I was thinking recently about a current assignment I'd been given. It's a pretty involved assignment, and to accomplish it, I'll have to call upon skills I've gained through experience with other tasks over the years. The thought occurred to me that if I had declined those preparatory assignments, or given them half effort, this assignment would be nearly impossible for me to pull off. I realized I had gained some skills by slogging through difficult, and sometimes mundane, projects. To tackle this latest challenge, I need to recycle my past efforts.

Think for a moment on the tasks, challenges, and opportunities you've been through in your life. I bet you can see that one prepared you for the next in line. Your responses nourished your soul and braced you for the next planting.

What if you taint the soil by a poor reaction to tasks and trials? Is all lost? Have you failed your future? For Heaven's sake, no! If I tallied the times I've planted, and then annihilated, vegetables and herbs, I'd be marked as a serial killer. The crucial action is what I do after I've thrown the dead plants in the compost heap. Do I try again or abandon the quest for green-thumbness altogether? I think the answer is obvious. Eventually I'll get it right.

The situations we fall victim to don't define us, our reactions to those situations do. We can be placed in poor soil, face bad weather, suffer through drought or over watering, encounter rocks, weeds, or excessive pruning; in the end, the fruit we bear is a manifestation of our character.

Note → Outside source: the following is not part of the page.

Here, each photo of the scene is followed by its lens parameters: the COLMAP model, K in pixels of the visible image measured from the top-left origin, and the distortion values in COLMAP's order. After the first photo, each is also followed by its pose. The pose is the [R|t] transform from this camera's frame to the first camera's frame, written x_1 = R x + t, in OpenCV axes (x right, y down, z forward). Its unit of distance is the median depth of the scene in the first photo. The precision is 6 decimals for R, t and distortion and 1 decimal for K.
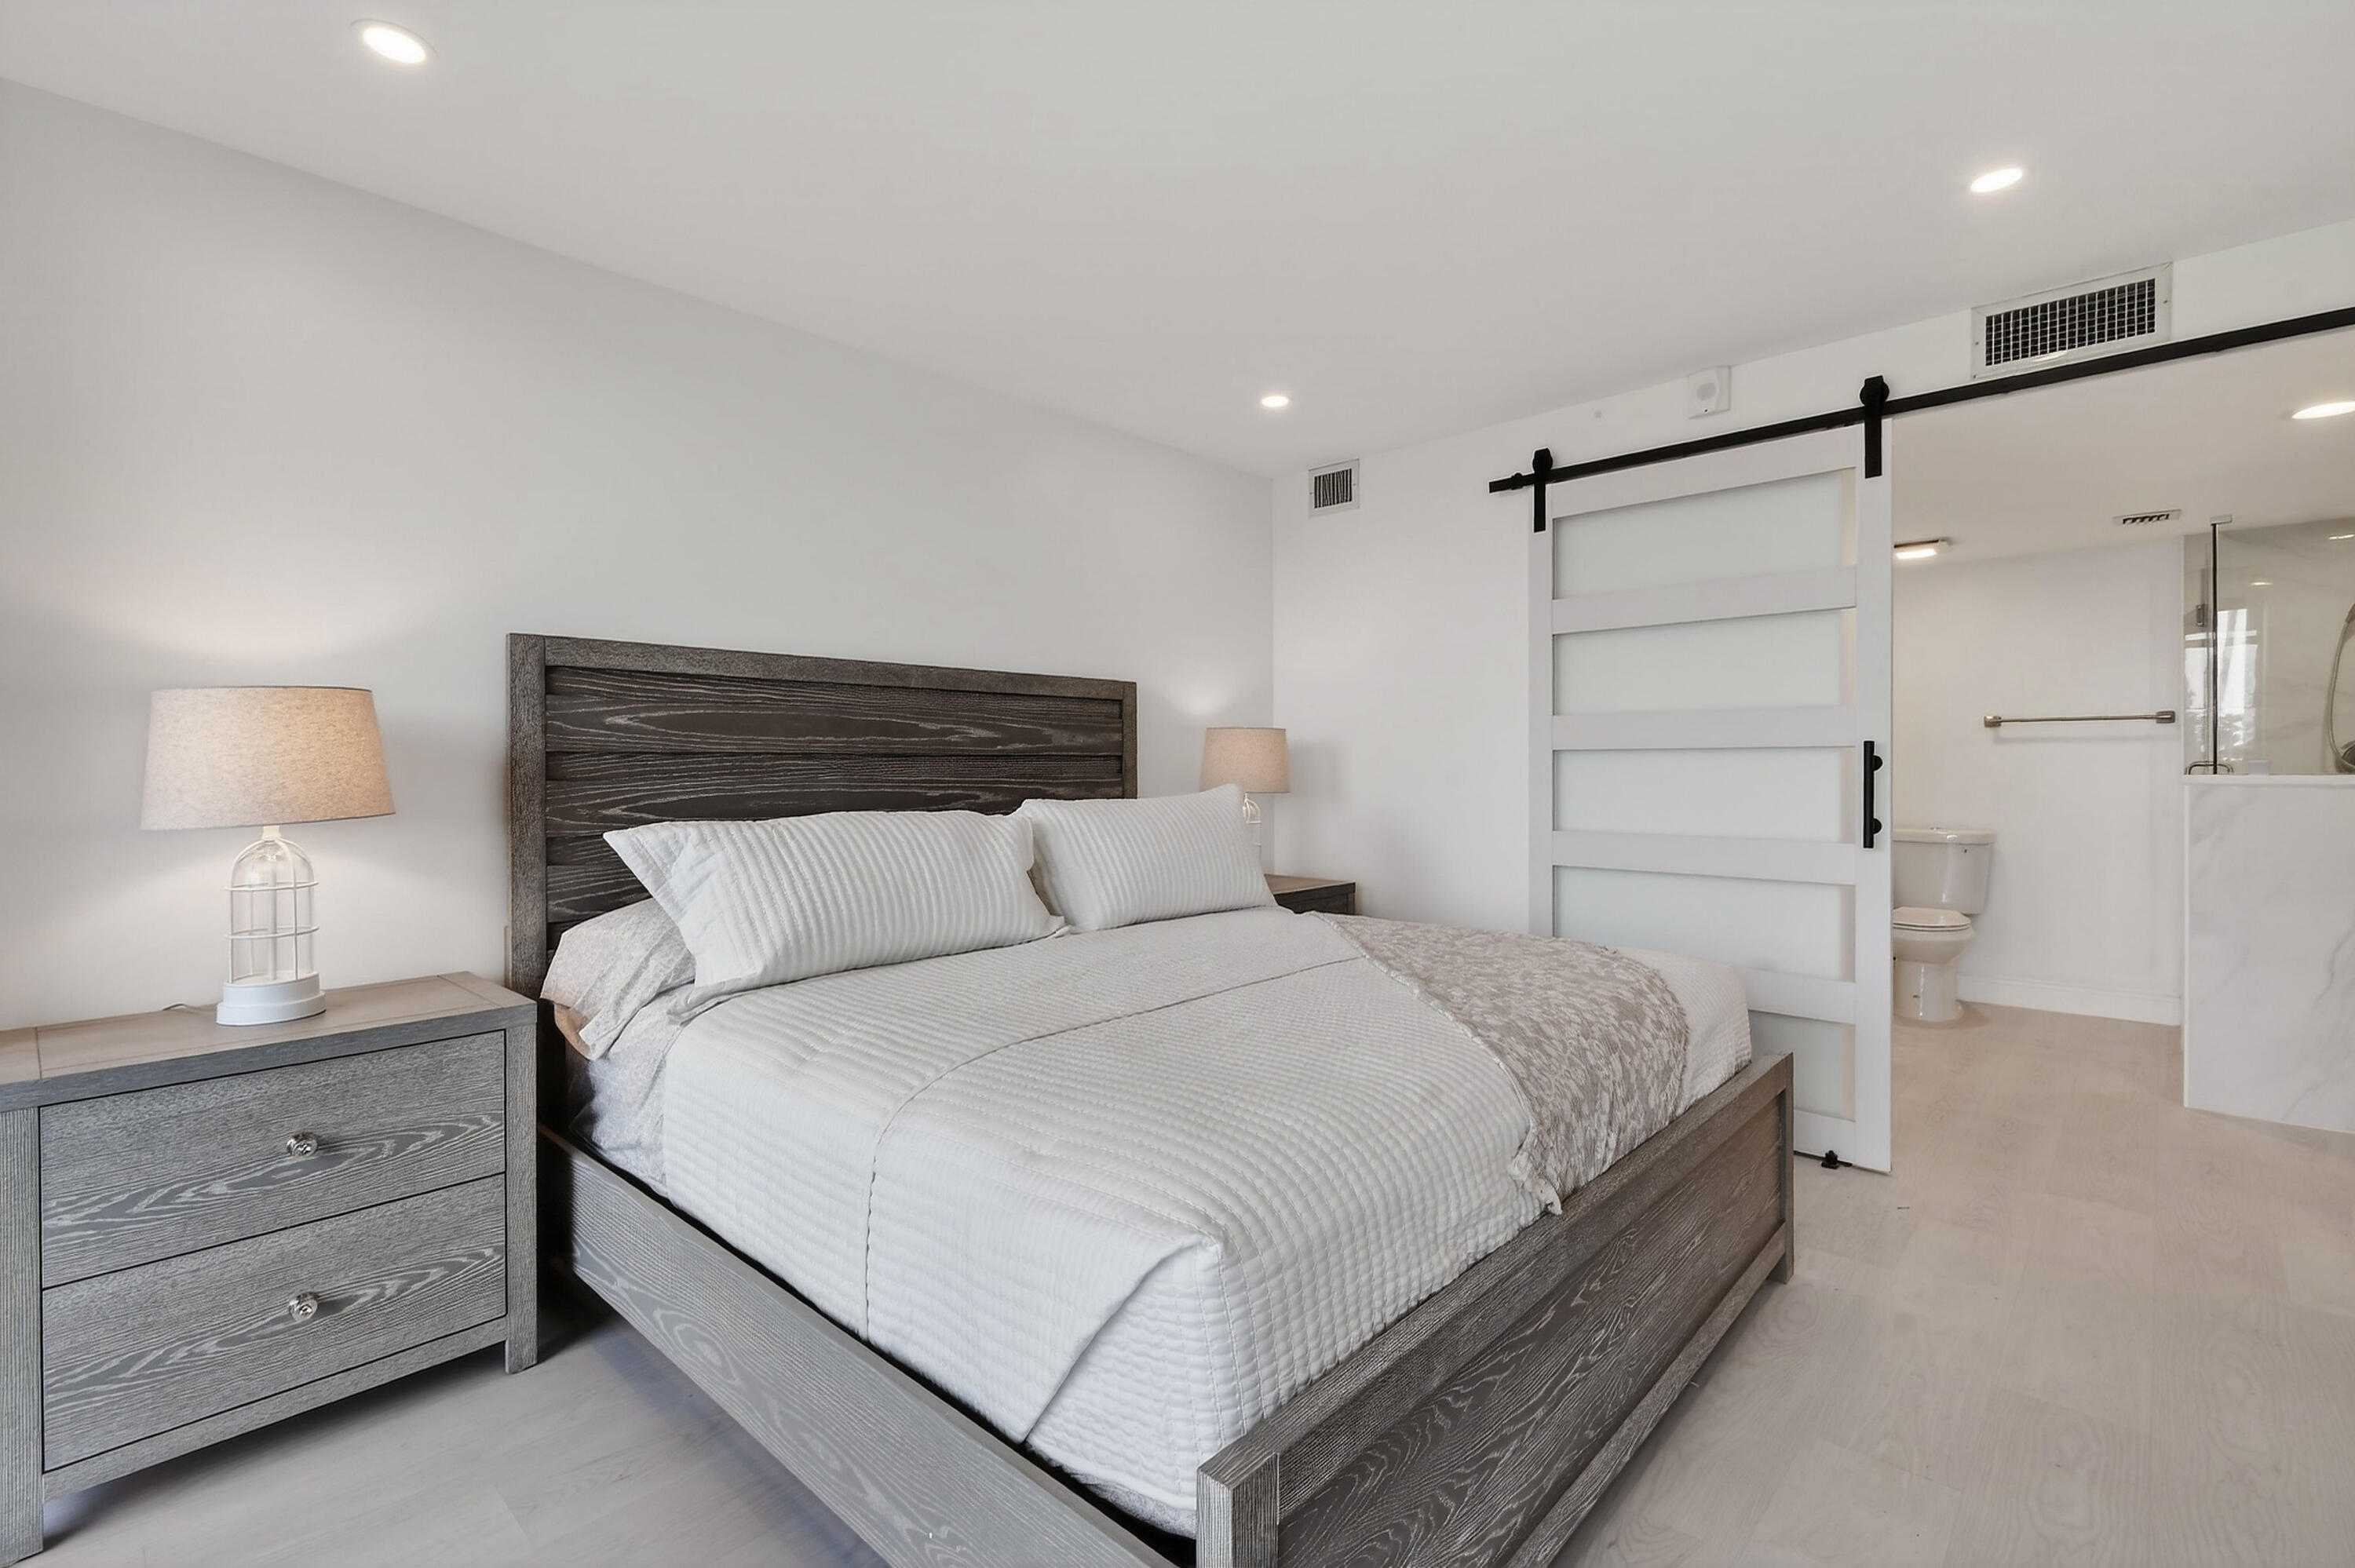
lens RADIAL K [[1062.3, 0, 1182.3], [0, 1062.3, 768.3], [0, 0, 1]] dist [0.012457, -0.006785]
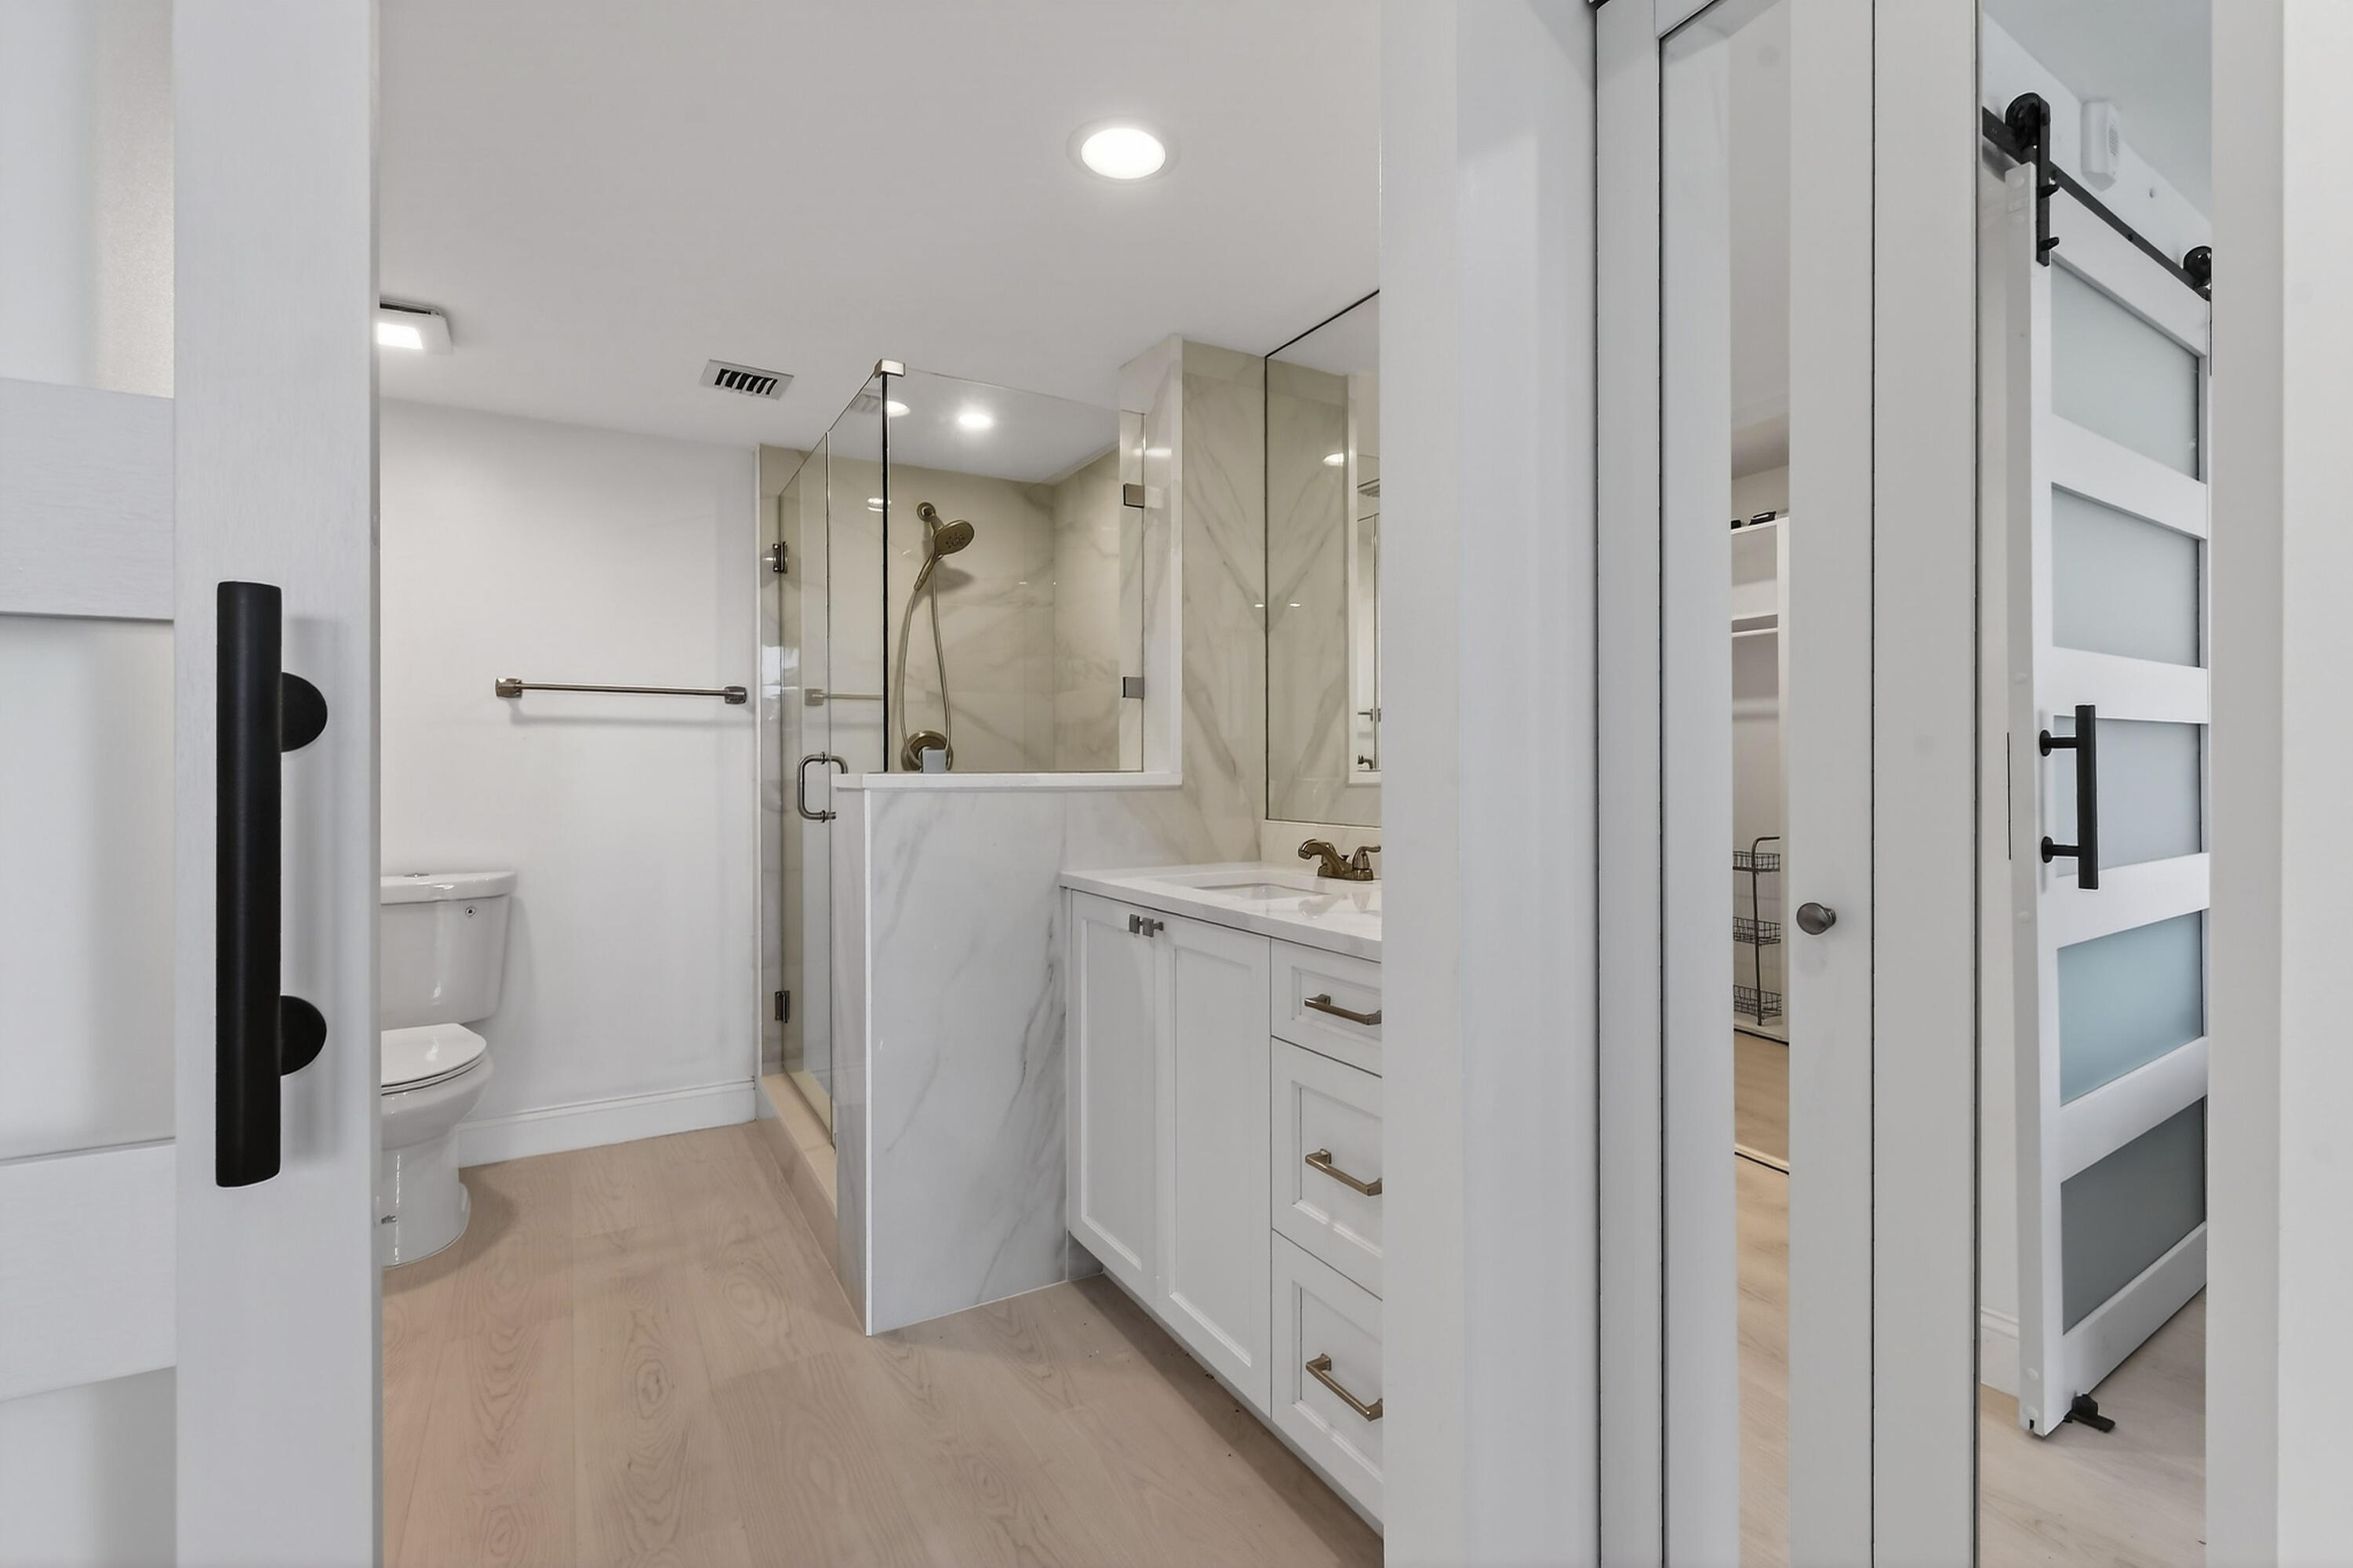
lens RADIAL K [[1061.6, 0, 1177.3], [0, 1061.6, 771.6], [0, 0, 1]] dist [0.012457, -0.006785]
pose [[0.303069, -0.002320, 0.952966, 0.323585], [0.000392, 0.999997, 0.002310, 0.002951], [-0.952968, -0.000327, 0.303069, 0.495809]]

Trite as the metaphor may be, we are herbs. We can grow anywhere, in any type of situation. Some of us are higher maintenance than others, but we're worth the trouble. We can "compost" our past efforts; pinch the excess out of our lives; plant and re-plant as we try, and try again to succeed; and ultimately, add flavor and finesse to the lives of those we choose to season. Sometimes our seasoning may be a little "off," but because we test and give it another go, we eventually find the right blend, and life ends up tasting pretty good.